• **Instrução escrita a**: Reproduza, sem nenhuma alteração, o trecho inteiro sobre a auto-estima nas falas dos professores.

• **Trecho fornecido**:
%%

Para a professora 8, a auto-estima está ligada ao maior ou menor rendimento escolar

do aluno. Quando ela tenta motivá-lo, acaba por acentuar sua inferioridade diante dos

“fortes”, conforme se percebe em sua fala:

Eu falo pra eles, assim, se não conseguir você tem chance de novo, você tenta, tenta, mas não é porque você ta fraquinho que você vai desistir por aí, nós temos que caminhar, não pode dizer ah não vou passar não, você não sabe, ainda não chegou o final do ano, eu falo assim pra eles, você tem que subir, você não é carangueijo, caranguejo que anda pra trás, eu falo assim (Professora 8)

Quando se analisam as falas dos professores, percebe-se que, muitas vezes, a forma

como eles se reportam às questões da auto-estima não expressa o verdadeiro sentido do

120

conceito, ou seja, percebe-se que a maioria deles não consegue traduzir o que realmente

significa auto-estima no Programa, qual sua finalidade, embora todos os entrevistados se

refiram à necessidade do resgate da auto-estima nas salas de aula e explicitem de que forma

fazem para cumprir o que o Programa determina.

%%

• **Instrução escrita b**: Transcreva sem alterações as linhas do exercício, do início delas até a linha que contém "road 6 (residential): [(412,99),(415,81),(497,0)]", incluindo essa linha. Deixe as imagens de fora da resposta.

• **Linhas do exercício**:
%%

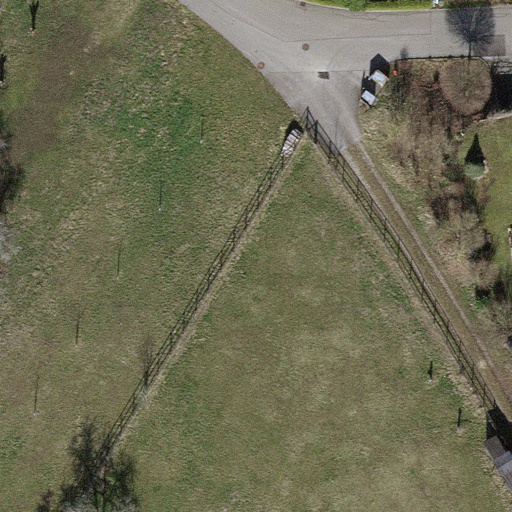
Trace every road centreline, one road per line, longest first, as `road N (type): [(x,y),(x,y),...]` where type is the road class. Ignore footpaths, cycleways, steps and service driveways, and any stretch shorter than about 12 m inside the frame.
road 1 (track): [(267,27),(511,413)]
road 2 (residential): [(226,0),(267,27),(368,40),(511,34)]
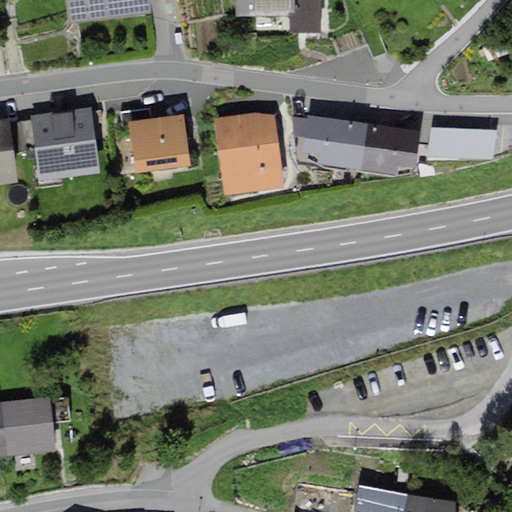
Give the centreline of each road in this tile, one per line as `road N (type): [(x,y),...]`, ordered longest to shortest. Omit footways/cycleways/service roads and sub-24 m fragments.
road 1 (primary): [(511,211),(428,232),(28,287)]
road 2 (residential): [(0,86),(162,67),(412,99)]
road 3 (unclassified): [(320,425),(465,428),(511,381)]
road 4 (residential): [(320,425),(211,457),(195,476),(190,502)]
road 5 (residential): [(29,511),(90,501),(190,502)]
road 6 (residential): [(412,99),(415,81),(497,0)]
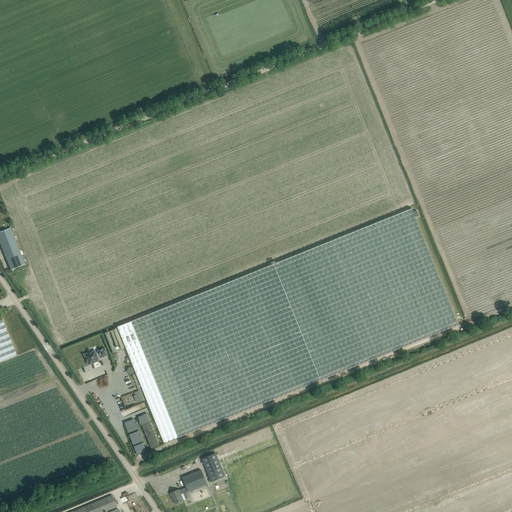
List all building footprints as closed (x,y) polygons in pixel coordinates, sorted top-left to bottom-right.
[(412,209),(274,264),(118,327),(136,373),(133,375),(133,376),(133,377),(134,378),(135,380),(134,381),(135,381),(136,383),(136,384),(137,385),(137,386),(138,390),(139,390),(139,391),(134,393),(138,402),(143,400),(143,401),(147,399),(165,443),(459,325),(412,209)] [(10,228),(0,232),(0,242),(8,262),(9,266),(12,265),(14,269),(19,267),(25,264),(10,228)] [(2,319),(0,319),(0,361),(16,355),(2,319)] [(118,328),(104,333),(112,353),(117,351),(115,346),(118,345),(117,342),(123,340),(118,328)] [(309,502),(285,511),(504,511),(511,509),(511,333),(279,428),(309,502)] [(88,353),(84,355),(85,358),(86,358),(89,365),(99,361),(98,359),(100,358),(107,355),(105,348),(98,351),(98,352),(96,353),(95,351),(88,354),(88,353)] [(123,417),(133,412),(131,408),(121,412),(123,417)] [(147,413),(137,417),(141,426),(150,422),(147,413)] [(133,419),(124,423),(128,433),(137,429),(133,419)] [(150,422),(142,426),(146,437),(155,434),(150,422)] [(138,431),(129,435),(133,445),(142,441),(138,431)] [(155,434),(146,437),(151,449),(160,445),(155,434)] [(143,443),(133,446),(137,455),(146,451),(143,443)] [(216,453),(202,459),(212,482),(226,477),(216,453)] [(189,492),(207,484),(201,470),(183,478),(187,487),(179,490),(170,494),(172,498),(173,497),(176,504),(184,501),(181,494),(188,491),(189,492)] [(102,511),(117,506),(116,505),(118,504),(117,501),(115,502),(112,495),(73,511),(71,511),(102,511)]
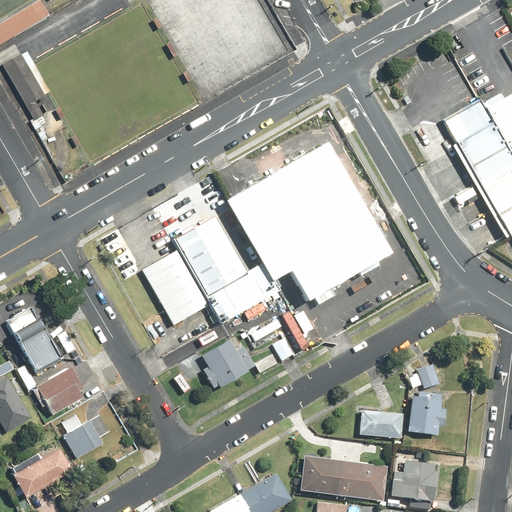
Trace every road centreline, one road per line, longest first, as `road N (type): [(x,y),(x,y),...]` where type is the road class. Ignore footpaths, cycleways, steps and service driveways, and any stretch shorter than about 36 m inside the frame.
road 1 (residential): [(188,461),(449,306),(473,281)]
road 2 (secondary): [(50,228),(337,61)]
road 3 (residential): [(50,228),(188,461)]
road 4 (unclassified): [(337,61),(443,249),(473,281)]
road 5 (residential): [(511,352),(491,511)]
road 6 (secondary): [(337,61),(444,0)]
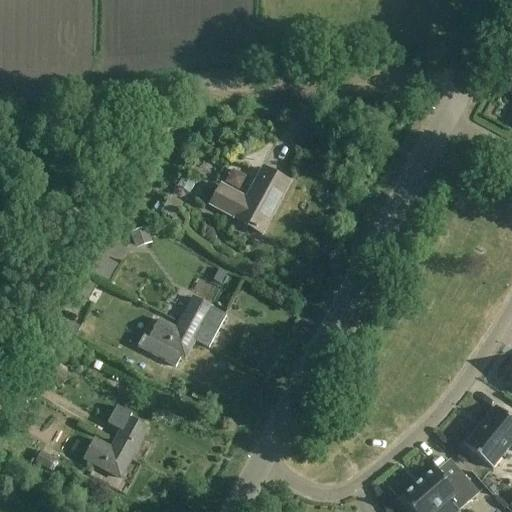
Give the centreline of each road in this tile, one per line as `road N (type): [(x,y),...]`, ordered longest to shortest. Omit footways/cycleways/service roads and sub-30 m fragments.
road 1 (track): [(470,75),(137,102),(0,357)]
road 2 (unclassified): [(446,118),(259,467)]
road 3 (residential): [(259,467),(319,496),(359,485),(437,416),(511,307)]
road 4 (unclassified): [(511,0),(446,118)]
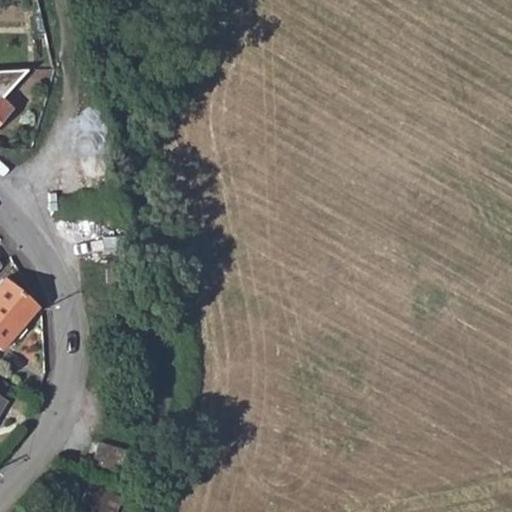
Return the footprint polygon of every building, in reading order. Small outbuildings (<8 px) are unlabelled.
[(2,100),(26,71),(0,71),(0,121),(12,109),(2,100)] [(129,248),(129,234),(101,235),(102,249),(129,248)] [(108,265),(109,280),(135,279),(134,265),(108,265)] [(0,348),(2,351),(35,310),(2,279),(0,281),(0,348)] [(126,479),(134,454),(98,442),(90,467),(126,479)] [(97,511),(113,511),(120,500),(88,483),(78,502),(97,511)]
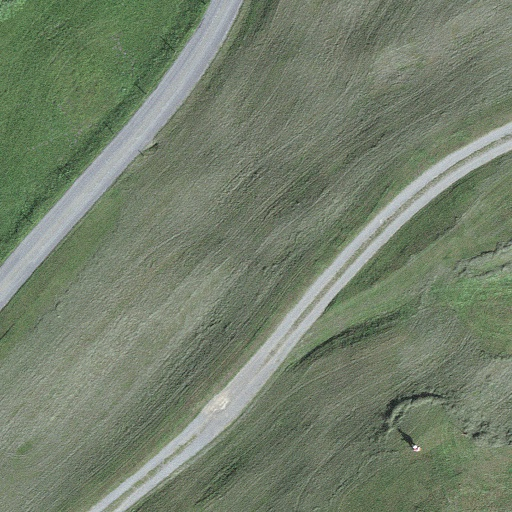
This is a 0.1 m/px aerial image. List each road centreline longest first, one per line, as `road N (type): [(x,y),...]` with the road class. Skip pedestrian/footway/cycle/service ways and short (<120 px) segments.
road 1 (track): [(128,511),(473,156),(511,142)]
road 2 (unclassified): [(0,283),(207,0)]
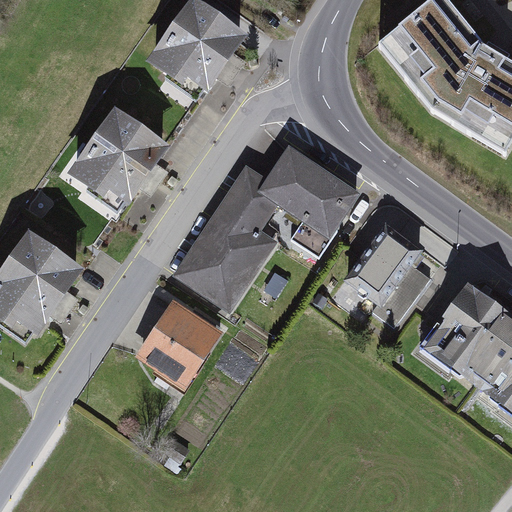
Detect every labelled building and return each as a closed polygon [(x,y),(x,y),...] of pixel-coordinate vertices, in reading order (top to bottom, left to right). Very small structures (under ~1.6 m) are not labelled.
[(511,68),(490,55),(444,0),(438,0),(408,26),(394,38),(384,47),(401,65),(432,102),(437,106),(465,125),(491,142),(507,153),(511,146),(511,68)] [(240,44),(196,12),(157,66),(196,94),(201,86),(207,90),(223,67),(240,44)] [(117,121),(79,176),(119,205),(124,197),(128,200),(145,175),(161,152),(117,121)] [(179,279),(228,313),(293,218),(329,242),(358,199),(316,171),(291,154),(268,187),(249,174),(215,225),(179,279)] [(389,237),(349,292),(386,319),(426,264),(389,237)] [(30,245),(0,287),(0,317),(28,337),(33,330),(37,333),(57,304),(75,277),(30,245)] [(511,323),(476,297),(429,360),(511,420),(511,323)] [(178,310),(145,360),(184,385),(216,335),(178,310)]
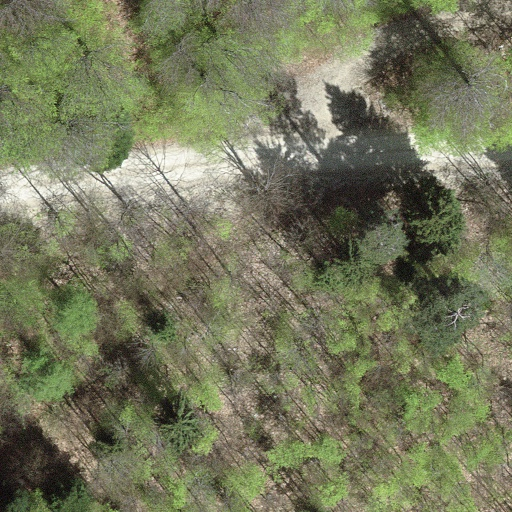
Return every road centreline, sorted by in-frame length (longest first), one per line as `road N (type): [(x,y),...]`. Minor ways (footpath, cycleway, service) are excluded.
road 1 (unclassified): [(511,147),(258,155),(0,191)]
road 2 (track): [(258,155),(326,73),(485,0)]
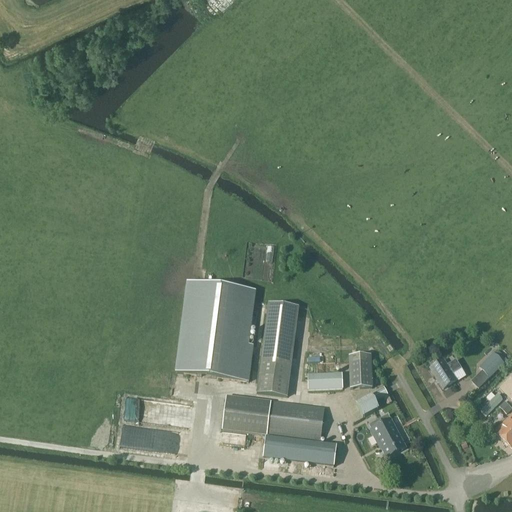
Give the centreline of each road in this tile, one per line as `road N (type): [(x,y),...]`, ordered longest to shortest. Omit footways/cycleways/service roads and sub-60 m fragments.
road 1 (track): [(398,374),(416,349),(341,262),(258,192),(153,138)]
road 2 (track): [(162,462),(0,440)]
road 3 (track): [(146,157),(80,128),(0,121)]
road 4 (unclassified): [(460,511),(456,485),(398,374)]
road 5 (track): [(196,272),(208,184),(237,141)]
road 6 (track): [(100,0),(19,37),(0,2)]
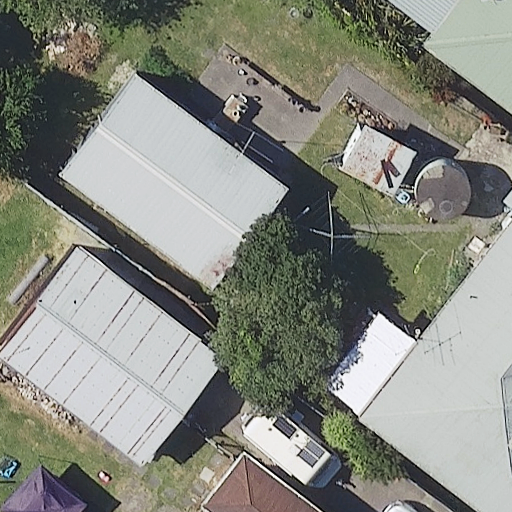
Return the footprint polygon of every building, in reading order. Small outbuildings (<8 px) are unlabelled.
[(511,0),(409,0),(394,21),(511,109),(511,0)] [(264,169),(106,53),(33,152),(191,268),(264,169)] [(511,511),(511,157),(388,320),(341,284),(286,356),(363,415),(492,511),(511,511)] [(54,217),(46,228),(0,192),(0,355),(121,446),(207,332),(107,256),(54,217)] [(301,511),(241,465),(204,511),(301,511)]
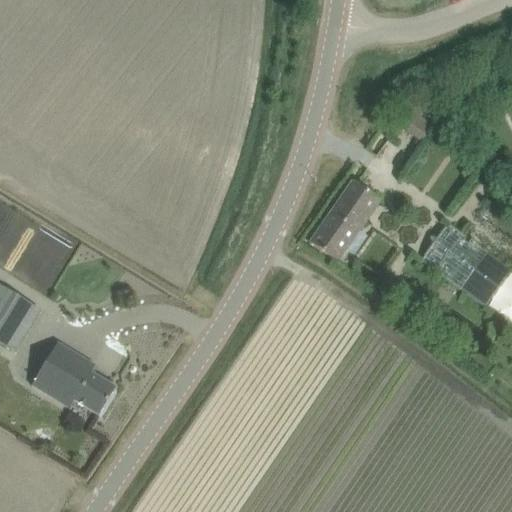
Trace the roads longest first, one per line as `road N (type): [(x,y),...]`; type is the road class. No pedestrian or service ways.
road 1 (tertiary): [(93,511),(254,268),(296,166),(333,23)]
road 2 (unclassified): [(333,23),(413,31),(499,0)]
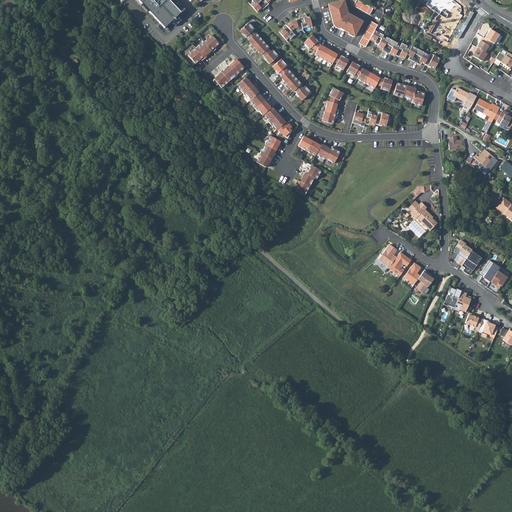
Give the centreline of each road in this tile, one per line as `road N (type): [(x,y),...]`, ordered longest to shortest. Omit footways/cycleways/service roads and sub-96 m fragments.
road 1 (track): [(11,0),(161,164),(342,322),(511,447)]
road 2 (residential): [(314,0),(328,36),(432,85),(432,128)]
road 3 (residential): [(484,4),(449,63),(511,95)]
road 4 (residential): [(432,128),(447,209),(441,263)]
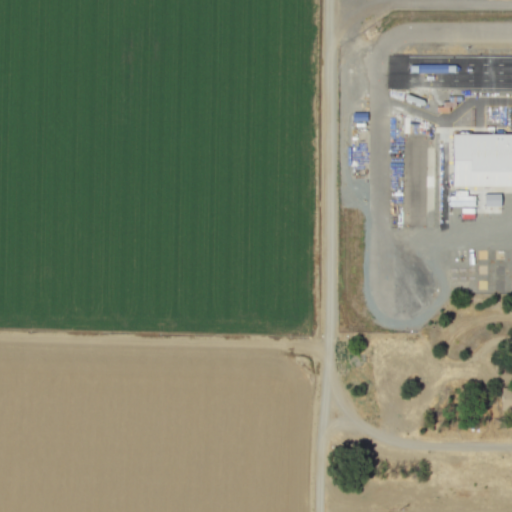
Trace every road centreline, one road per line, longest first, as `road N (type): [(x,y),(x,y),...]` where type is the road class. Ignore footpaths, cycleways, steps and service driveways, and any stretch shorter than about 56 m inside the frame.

%%

• **Solução do exercício a**:
Para a professora 8, a auto-estima está ligada ao maior ou menor rendimento escolar

do aluno. Quando ela tenta motivá-lo, acaba por acentuar sua inferioridade diante dos

“fortes”, conforme se percebe em sua fala:

Eu falo pra eles, assim, se não conseguir você tem chance de novo, você tenta, tenta, mas não é porque você ta fraquinho que você vai desistir por aí, nós temos que caminhar, não pode dizer ah não vou passar não, você não sabe, ainda não chegou o final do ano, eu falo assim pra eles, você tem que subir, você não é carangueijo, caranguejo que anda pra trás, eu falo assim (Professora 8)

Quando se analisam as falas dos professores, percebe-se que, muitas vezes, a forma

como eles se reportam às questões da auto-estima não expressa o verdadeiro sentido do

120

conceito, ou seja, percebe-se que a maioria deles não consegue traduzir o que realmente

significa auto-estima no Programa, qual sua finalidade, embora todos os entrevistados se

refiram à necessidade do resgate da auto-estima nas salas de aula e explicitem de que forma

fazem para cumprir o que o Programa determina.

• **Solução do exercício b**:
Trace every road centreline, one road per line, longest first, as `road N (type): [(x,y),(x,y),...]` where type is the road class. Ignore footpaths, cycleways, steps and service driveways, and any stretch shorter than about 12 m inside the frame.
road 1 (track): [(267,27),(511,413)]
road 2 (residential): [(226,0),(267,27),(368,40),(511,34)]
Give the centreline of each road in this tile, one per line as `road N (type): [(x,y),...]`, ordered longest to shortest. Omit footways/cycleways/service roads and sub-24 m fragments.
road 1 (primary): [(511,211),(428,232),(28,287)]
road 2 (residential): [(0,86),(162,67),(412,99)]
road 3 (unclassified): [(320,425),(465,428),(511,381)]
road 4 (residential): [(320,425),(211,457),(195,476),(190,502)]
road 5 (residential): [(29,511),(90,501),(190,502)]
road 6 (residential): [(412,99),(415,81),(497,0)]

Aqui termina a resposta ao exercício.